Companies are less optimistic in their employment growth expectations
Growth in the economy was faster in Estonia in the second half of 2018 than expected, and as a result, demand for labour increased. The labour market remained hot: wage growth picked up pace, people switched jobs often, and corporate data said employment grew. However, the labour market is expected to cool down somewhat over the course of 2019 along with a slowdown in economic growth.
Economic growth in Europe and the whole world is decelerating, which will start to affect the Estonian economy and labour market more and more in the future. Demand for labour is not growing as fast as it used to, as seen by the fact that the number of vacancies stopped increasing in the second half of 2018 and companies’ expectations for employment growth are lower. The share of companies who see labour shortages as the main obstacle to expanding their business has also decreased, which means that wage pressures are smaller.
The employment rate among permanent residents is very high in Estonia compared to other European Union countries and the historical average, which will limit future employment growth more and more. Compared to the Estonian labour force survey, which is used to assess residents’ behaviour in the labour market, companies’ reports showed a larger growth in employment. The difference can be attributed to the fact that foreign labour contributed to employment growth more than it has before.

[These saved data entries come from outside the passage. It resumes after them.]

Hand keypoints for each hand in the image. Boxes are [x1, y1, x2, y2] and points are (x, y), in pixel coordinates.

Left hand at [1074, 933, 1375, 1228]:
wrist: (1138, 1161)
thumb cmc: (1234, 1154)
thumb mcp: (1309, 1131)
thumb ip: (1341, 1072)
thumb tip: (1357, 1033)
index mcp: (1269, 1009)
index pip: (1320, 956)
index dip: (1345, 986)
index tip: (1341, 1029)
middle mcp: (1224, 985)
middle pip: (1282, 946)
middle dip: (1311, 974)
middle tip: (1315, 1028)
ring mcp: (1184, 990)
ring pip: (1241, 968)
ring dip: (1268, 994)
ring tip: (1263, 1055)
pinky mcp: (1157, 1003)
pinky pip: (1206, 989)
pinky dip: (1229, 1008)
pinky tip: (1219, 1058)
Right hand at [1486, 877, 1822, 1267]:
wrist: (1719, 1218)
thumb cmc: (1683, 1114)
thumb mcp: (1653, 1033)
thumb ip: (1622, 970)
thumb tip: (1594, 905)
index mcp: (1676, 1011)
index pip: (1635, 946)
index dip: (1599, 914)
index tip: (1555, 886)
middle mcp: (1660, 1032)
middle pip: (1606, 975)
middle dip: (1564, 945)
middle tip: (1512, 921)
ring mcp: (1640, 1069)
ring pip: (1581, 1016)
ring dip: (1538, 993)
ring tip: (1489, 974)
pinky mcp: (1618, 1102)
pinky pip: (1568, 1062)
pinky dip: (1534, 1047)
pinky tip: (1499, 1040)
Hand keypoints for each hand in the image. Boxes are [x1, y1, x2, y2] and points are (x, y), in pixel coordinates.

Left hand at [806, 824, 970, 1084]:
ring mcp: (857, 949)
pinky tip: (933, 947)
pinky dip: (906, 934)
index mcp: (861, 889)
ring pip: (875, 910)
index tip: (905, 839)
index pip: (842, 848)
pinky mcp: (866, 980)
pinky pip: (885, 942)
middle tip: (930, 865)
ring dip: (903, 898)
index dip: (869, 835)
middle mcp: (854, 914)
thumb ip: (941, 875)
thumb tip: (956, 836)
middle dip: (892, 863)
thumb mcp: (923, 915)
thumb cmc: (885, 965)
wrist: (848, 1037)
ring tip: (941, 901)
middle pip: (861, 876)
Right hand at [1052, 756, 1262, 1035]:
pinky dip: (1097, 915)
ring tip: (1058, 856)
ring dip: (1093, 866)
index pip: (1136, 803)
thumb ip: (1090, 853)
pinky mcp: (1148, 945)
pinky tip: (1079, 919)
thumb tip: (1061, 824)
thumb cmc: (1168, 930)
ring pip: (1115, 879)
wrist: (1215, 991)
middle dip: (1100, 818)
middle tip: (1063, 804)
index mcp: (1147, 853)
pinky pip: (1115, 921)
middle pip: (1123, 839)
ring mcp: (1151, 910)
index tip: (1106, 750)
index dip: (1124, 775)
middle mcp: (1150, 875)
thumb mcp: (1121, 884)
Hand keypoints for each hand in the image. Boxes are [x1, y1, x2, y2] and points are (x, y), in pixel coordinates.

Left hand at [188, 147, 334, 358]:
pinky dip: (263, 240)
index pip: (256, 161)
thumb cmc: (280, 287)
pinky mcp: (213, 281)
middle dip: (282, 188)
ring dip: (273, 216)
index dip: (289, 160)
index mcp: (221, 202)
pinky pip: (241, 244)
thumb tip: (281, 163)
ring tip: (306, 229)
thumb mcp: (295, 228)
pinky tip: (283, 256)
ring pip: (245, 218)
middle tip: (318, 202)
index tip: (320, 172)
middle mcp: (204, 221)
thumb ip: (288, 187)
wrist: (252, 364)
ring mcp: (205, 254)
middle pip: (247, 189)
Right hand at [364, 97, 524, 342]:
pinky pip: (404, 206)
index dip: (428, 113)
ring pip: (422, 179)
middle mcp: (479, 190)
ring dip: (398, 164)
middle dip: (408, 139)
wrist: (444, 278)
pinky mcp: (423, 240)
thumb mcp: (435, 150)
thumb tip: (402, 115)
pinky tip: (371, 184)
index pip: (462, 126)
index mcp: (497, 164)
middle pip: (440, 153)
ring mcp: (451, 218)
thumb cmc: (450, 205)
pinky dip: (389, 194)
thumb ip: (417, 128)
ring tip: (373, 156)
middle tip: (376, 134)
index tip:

Because labour demand was high and labour supply was limited, wage growth exceeded productivity growth in the second half of 2018. Wage growth was the fastest in the public sector (education and healthcare), but in the fourth quarter of the year it was also fast in construction and the industrial sector. Wages would probably have risen even faster in 2018 without the effect of the income tax reform, which significantly increased the net wages of employees who earn below the average wage. Wage growth in the private sector was also dampened by the use of foreign labour, because it meant that shortages of local labour were less of a problem for companies looking to hire people.